_Aim of the task_: Reproduce, exactly and in full, only the lines below from the one containing "Hammers komponister" through the one containing "Før Søndagen".

_Records shown_:

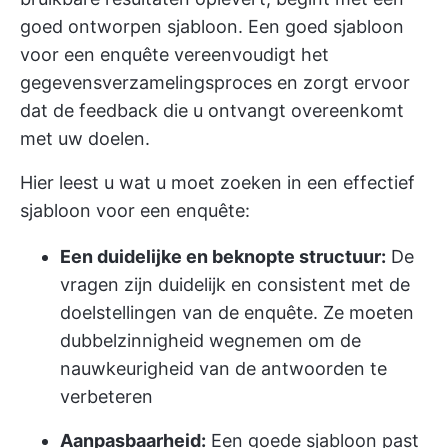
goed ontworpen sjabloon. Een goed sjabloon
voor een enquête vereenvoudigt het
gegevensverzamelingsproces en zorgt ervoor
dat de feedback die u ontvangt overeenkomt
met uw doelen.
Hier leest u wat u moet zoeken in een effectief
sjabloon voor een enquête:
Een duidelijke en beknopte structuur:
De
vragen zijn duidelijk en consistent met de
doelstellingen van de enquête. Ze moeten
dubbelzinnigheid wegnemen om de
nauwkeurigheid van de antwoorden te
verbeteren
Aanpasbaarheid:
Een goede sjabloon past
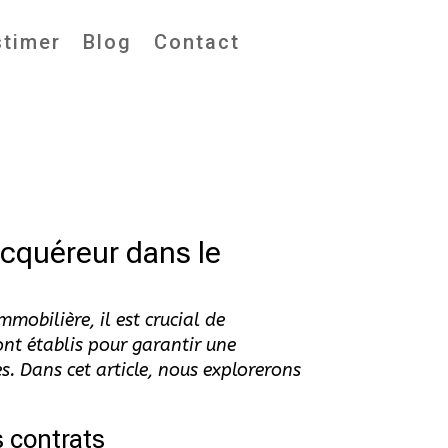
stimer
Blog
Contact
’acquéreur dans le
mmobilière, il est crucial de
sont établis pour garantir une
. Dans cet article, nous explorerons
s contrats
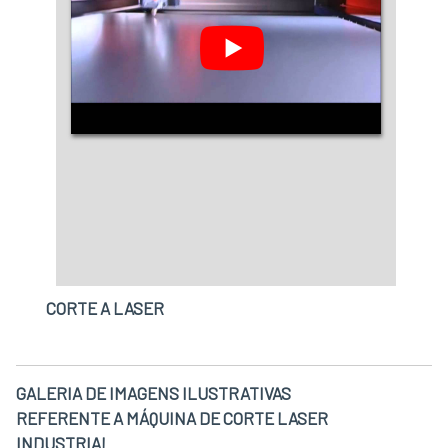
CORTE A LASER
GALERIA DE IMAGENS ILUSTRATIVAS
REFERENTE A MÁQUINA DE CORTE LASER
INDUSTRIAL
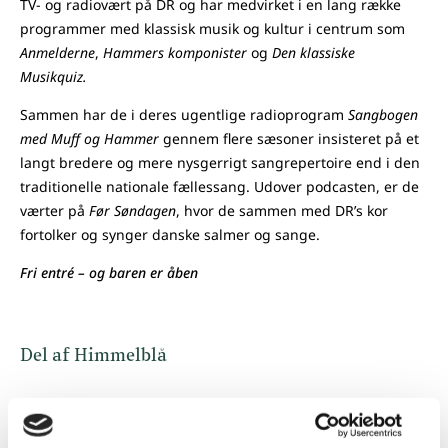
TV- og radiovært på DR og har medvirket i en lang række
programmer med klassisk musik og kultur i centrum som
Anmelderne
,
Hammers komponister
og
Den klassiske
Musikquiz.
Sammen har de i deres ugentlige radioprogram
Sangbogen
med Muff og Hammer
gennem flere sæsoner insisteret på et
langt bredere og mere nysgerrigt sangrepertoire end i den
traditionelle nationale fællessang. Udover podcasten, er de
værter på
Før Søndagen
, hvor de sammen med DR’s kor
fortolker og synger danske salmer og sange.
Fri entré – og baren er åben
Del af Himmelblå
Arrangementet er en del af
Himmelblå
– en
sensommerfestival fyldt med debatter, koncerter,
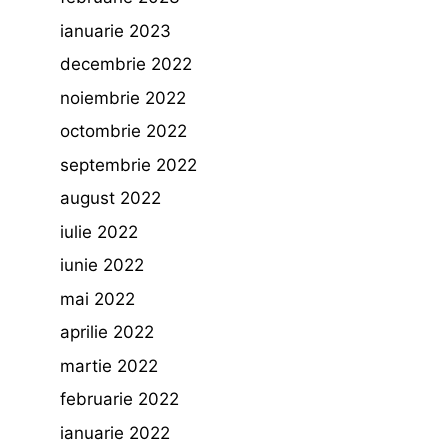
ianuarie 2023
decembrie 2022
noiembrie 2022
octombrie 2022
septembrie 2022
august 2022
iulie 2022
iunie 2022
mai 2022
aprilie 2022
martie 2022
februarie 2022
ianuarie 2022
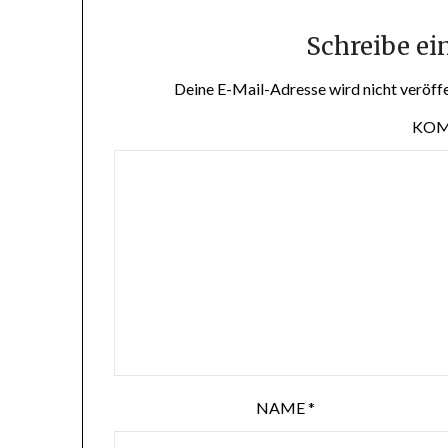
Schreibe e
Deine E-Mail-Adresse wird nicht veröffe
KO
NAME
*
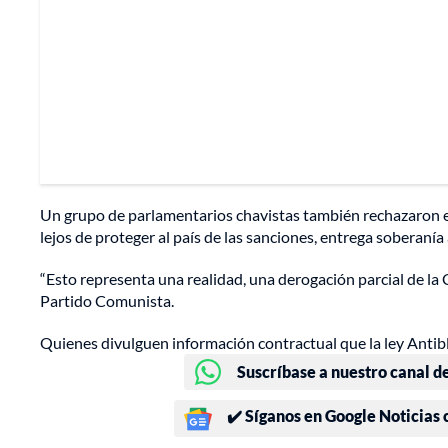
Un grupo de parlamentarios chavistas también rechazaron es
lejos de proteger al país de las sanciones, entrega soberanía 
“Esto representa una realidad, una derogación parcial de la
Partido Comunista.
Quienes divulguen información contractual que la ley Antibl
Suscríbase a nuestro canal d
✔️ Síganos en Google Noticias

_Answer_:
Hammers komponister
og
Den klassiske
Musikquiz.
Sammen har de i deres ugentlige radioprogram
Sangbogen
med Muff og Hammer
gennem flere sæsoner insisteret på et
langt bredere og mere nysgerrigt sangrepertoire end i den
traditionelle nationale fællessang. Udover podcasten, er de
værter på
Før Søndagen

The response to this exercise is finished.